What you will do
Output the complete listing exactly, please, and keep the pictures out of it.

Stored data
>>>

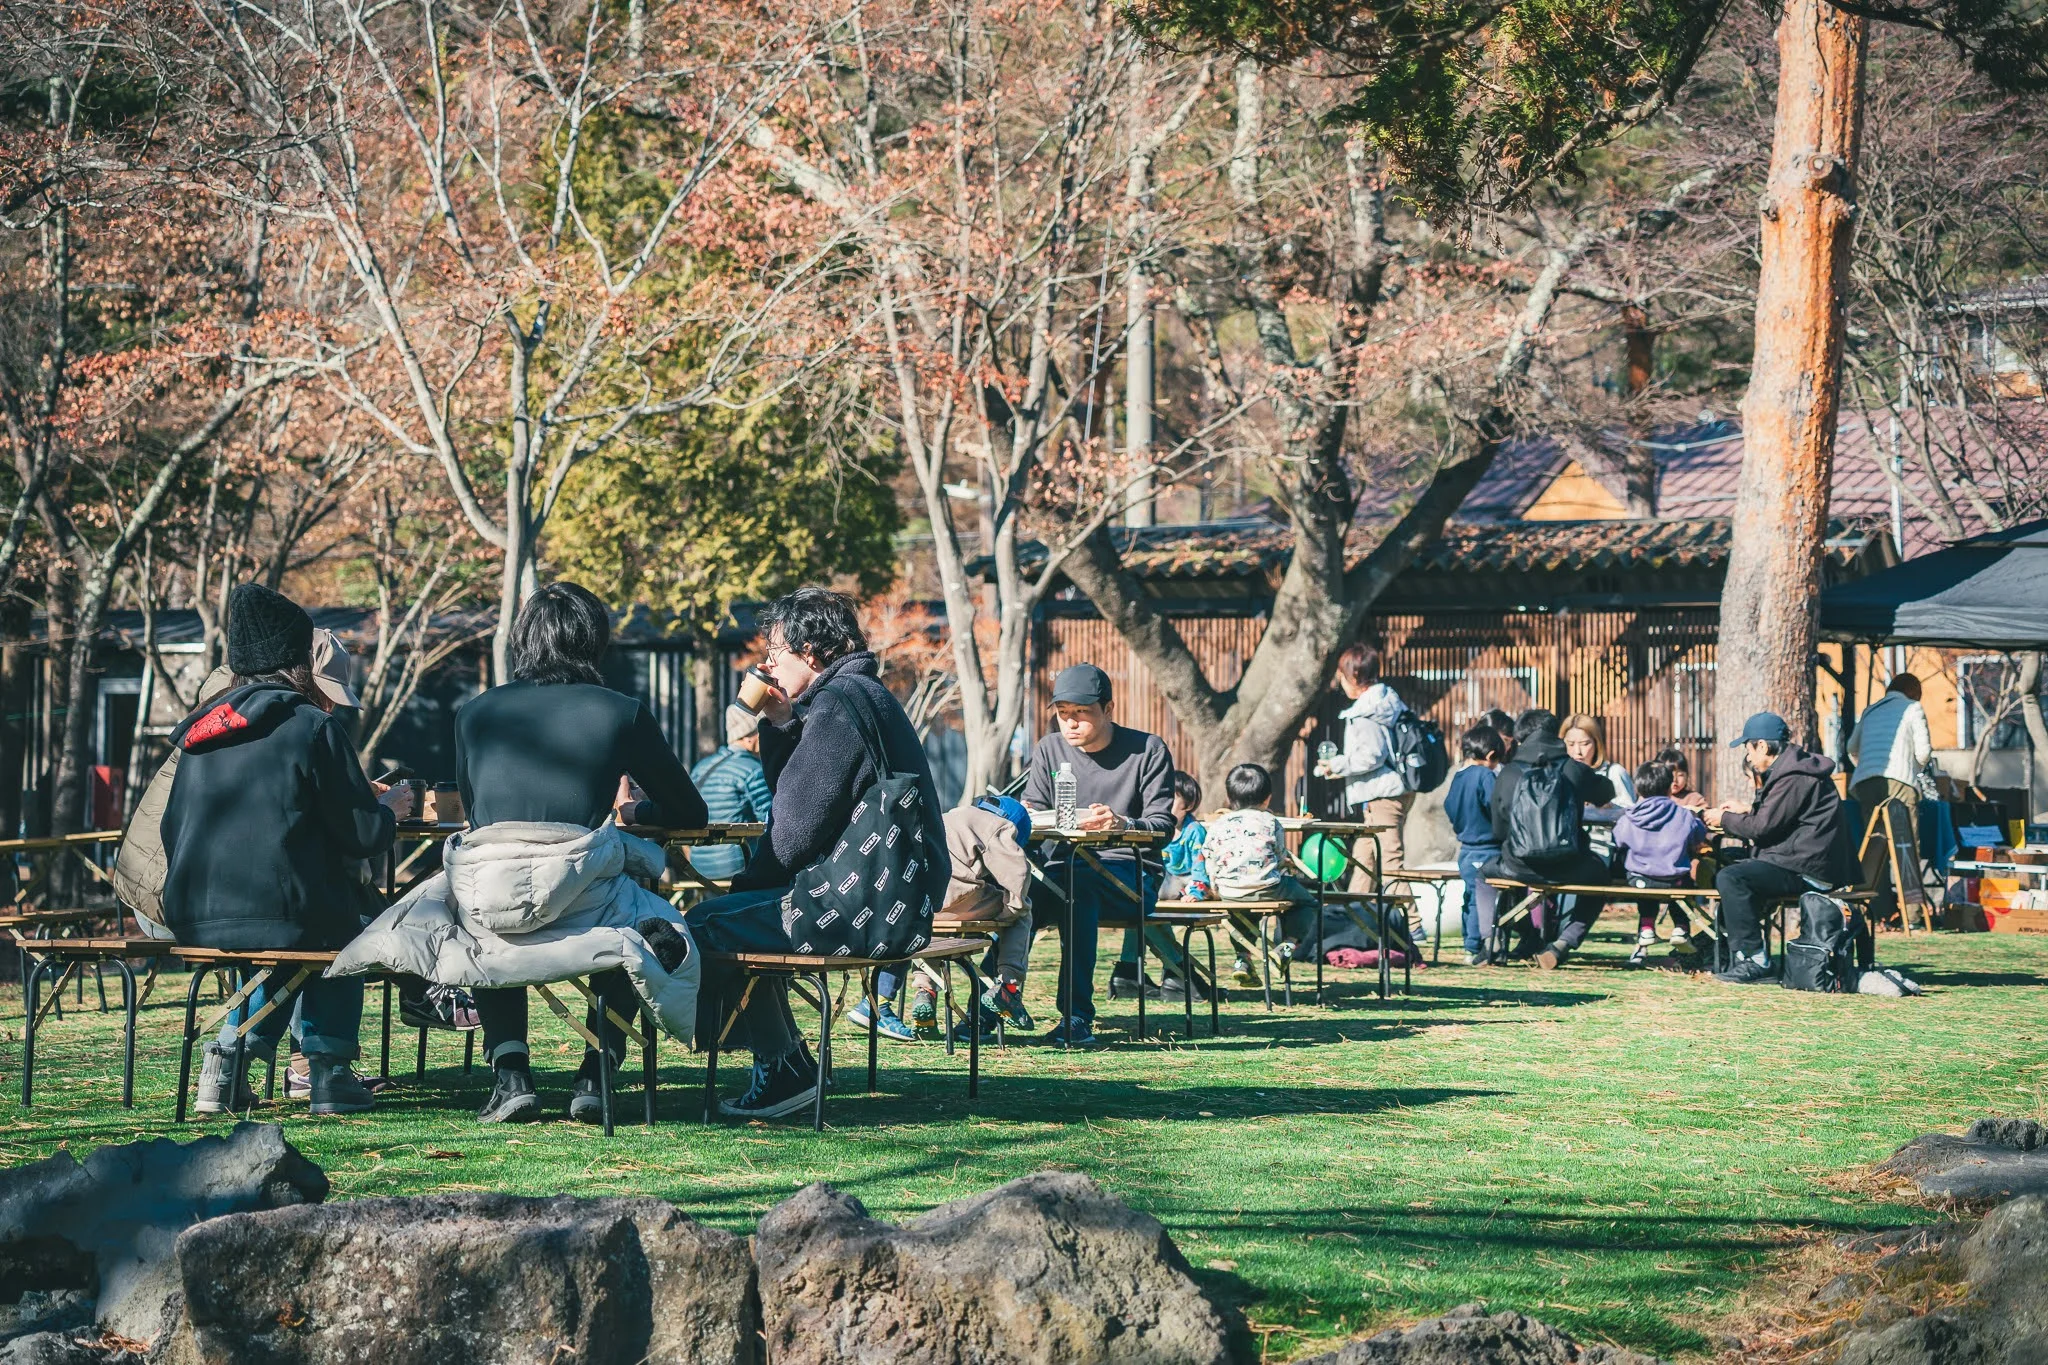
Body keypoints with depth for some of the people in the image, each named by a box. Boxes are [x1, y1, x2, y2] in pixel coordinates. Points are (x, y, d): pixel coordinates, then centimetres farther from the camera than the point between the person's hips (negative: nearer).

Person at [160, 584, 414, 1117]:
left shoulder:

<<<

Result for this exercise
Body keypoints with depth for some of the people in the image, each named by a box. Boxes are [x1, y1, x2, y2] in pixel coordinates. Points are (x, y, d): pixel coordinates, then centimetres farther from the camera than the point between the person's hips (negative: nearer).

Person at [160, 584, 414, 1117]:
left shoulder:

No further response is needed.